DAVID DUPUIS

MTA Turnstile Data

Analyzing MTA Turnstile Data to Strike more Effectively

Start Date End Date Duration Members
01/19/2016 01/25/2016 1 week 4

Summary

For this project, we used New-York MTA turnstile data to determine which subway line is most used during the month.

Ressources

Data was collected from the New-York MTA turnstile data at: MTA-Turnstile-data

Tools Used

Use Tool
Code Python

Challenges

Turnstiles had cumulative counts and thus the exact number of individuals that went through each turnstile during a day had to be computed.

Some turnstiles had negative cumulative counts. To compensate for this we decided to take the absolute value where the count was no lower than -10 000 and anywhere else the count was set to 0.
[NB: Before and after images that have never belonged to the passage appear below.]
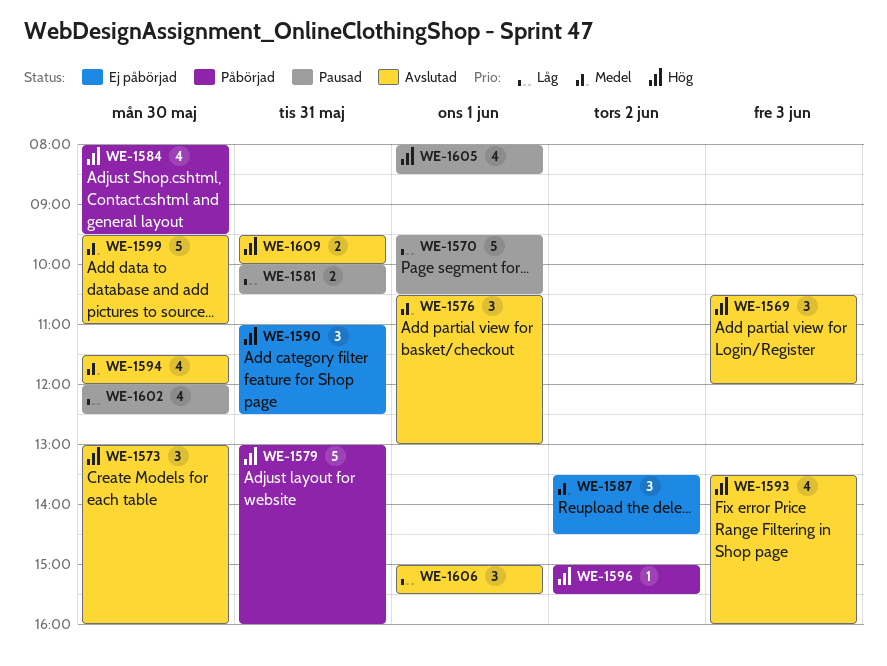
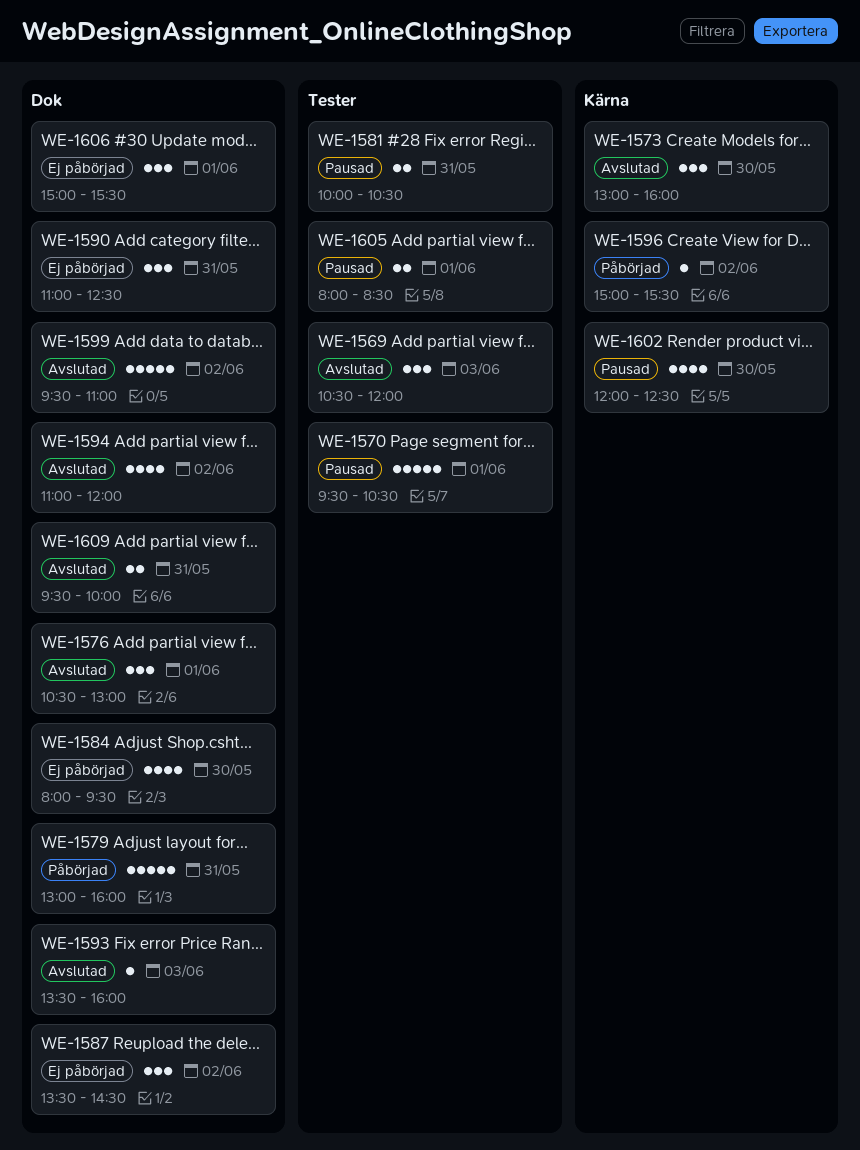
WE-1584, status: Påbörjad -> Ej påbörjad
WE-1593, estimate: 4 -> 1
WE-1594, day: May 30 -> Jun 2
WE-1594, begins: 11:30 -> 11:00
WE-1599, day: May 30 -> Jun 2
WE-1605, estimate: 4 -> 2
WE-1606, status: Avslutad -> Ej påbörjad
We had to compute an estimate on how many individuals were taking a subway line at a given time. To do this we considered that for every station the same number of people took the different lines branching out from that station and in either direction.

Mistakes/Failures

The data was flawed and we didn't use it over a period long enough that the errors would dissapate.

Enjoyed

To make this project fun we imagined we were a data science group attempting to get a contract with the New-York MTA Labor Union. We were therefore looking for the busiest line so that the Union could strike more effictevily.

Leadership

I strongly encouraged our team to use classes which I believed would have allowed better analysis of our problem.

Conflicts

A conflict arouse when I attempted to get the group to code the Python script with classes. But the individuals in my group were not familiar with object-oriented programming.

What would I do differently

For this project I would have taken on a more systematic approach. In other words, build different functions to compute reliable information separately about our problem in order to build an efficient analytical solution.